Hunter Zinc is a zinc sheet metal material with a custom patina developed by Zahner. The surface serves as an enduring alternative to painted surfaces.
Patina systems developed by Zahner are a direct result of twenty years of research and development with Zinc patination. The development of stable patina on Zinc requires a strong background in science, and an understanding of chemical compounds, various climates, and their atmospheric and local conditions.
Zahner runs an EPA certified facility for the production of patinas on zinc, copper, and weathering steel. One of the significant hurdles for producing zinc sheet metal with custom patinas is meeting the high standards for waste management and sustainability.
One of many custom patinas in development at Zahner, the first large-scale project to use the surface was the eponymous Hunter Museum in Chattanooga, TN for Architect Randall Stout Architects. The same patina was used on the Art Gallery of Alberta in Edmonton, Canada.
Surface patina should not be confused with paint. A patina is a mineralized oxide on metal that is self-limiting (rust, for instance, is not self-limiting because it will continue to eat through a surface). A patina is a reaction to the elements that in turn provides a protective barrier from the elements.
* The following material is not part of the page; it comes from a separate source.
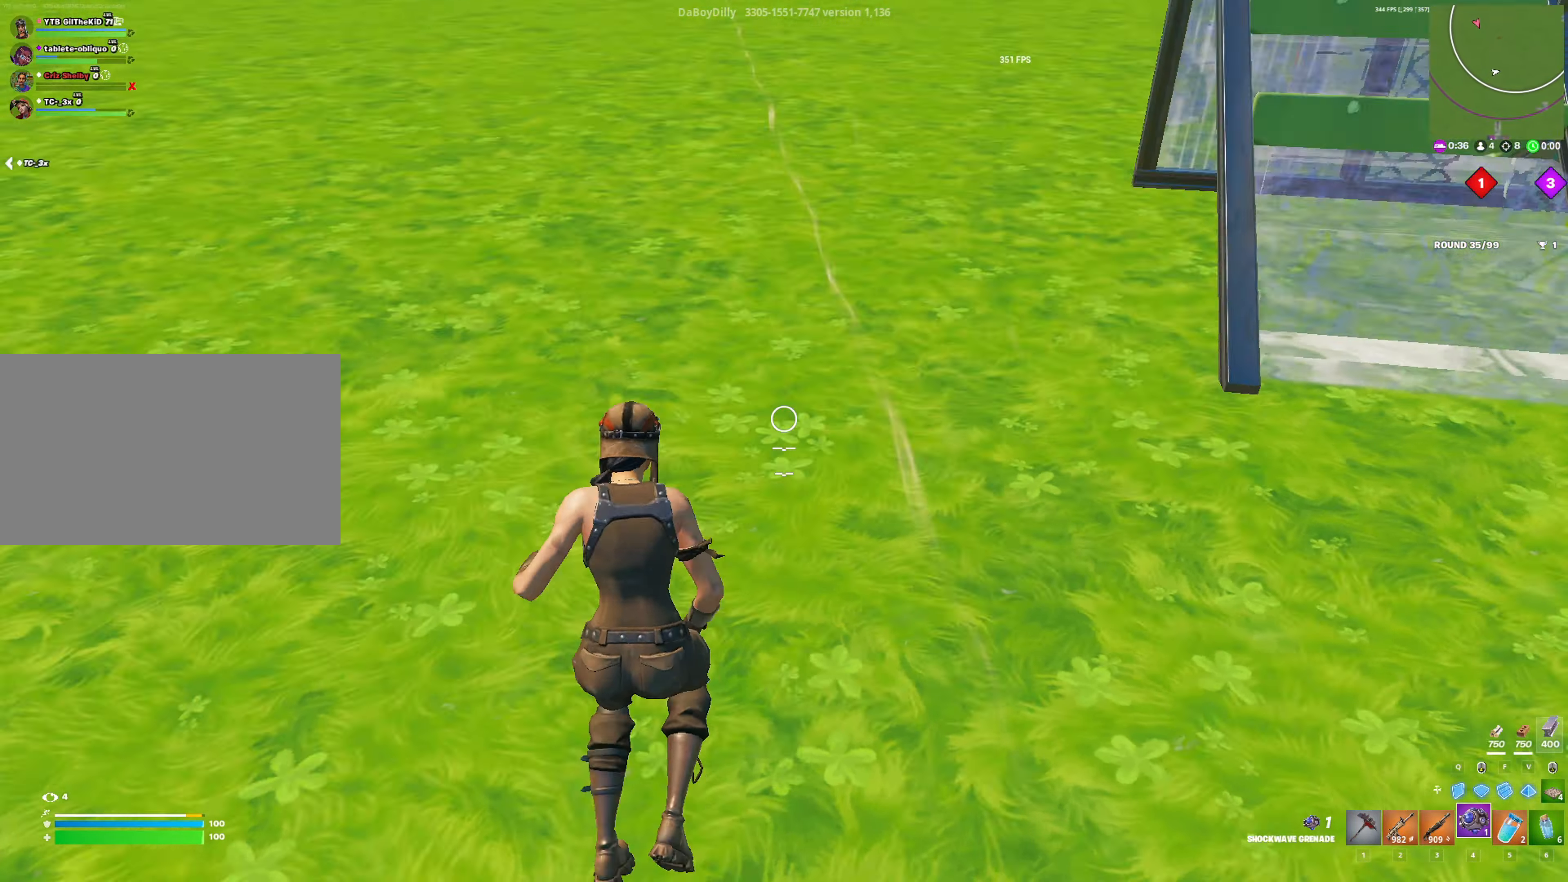
{"keys": [], "mouse": [], "mouse_move": "still", "events": [[216, "d", "down"], [266, "space", "up"], [416, "d", "up"], [450, "shift", "up"], [450, "w", "up"]]}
The variegated material has a matte surface naturally, and features an organic variance from panel to panel. The result is a look that can function both for contemporary as well as historic aesthetics.
How a Surface Patina Changes over Time
Left to its own devices, raw uncoated zinc will either grow lighter, or slowly darken over time depending on the environmental conditions. In environments with prolonged direct moisture, the outward face of the zinc may be susceptible to white-gray areas and streaks. Under typical conditions, the patina color will darken over time. Zinc is a sophisticated material that ages with integrity not unlike the elegance of a copper patina.
For best performance, the back face of the zinc material should not be exposed to moisture. If exposed to moisture attack from the reverse side, it may result in perforation/disintegration of the surface over time. This is why the back facing of zinc is sometimes covered with plastisol or a similar coating.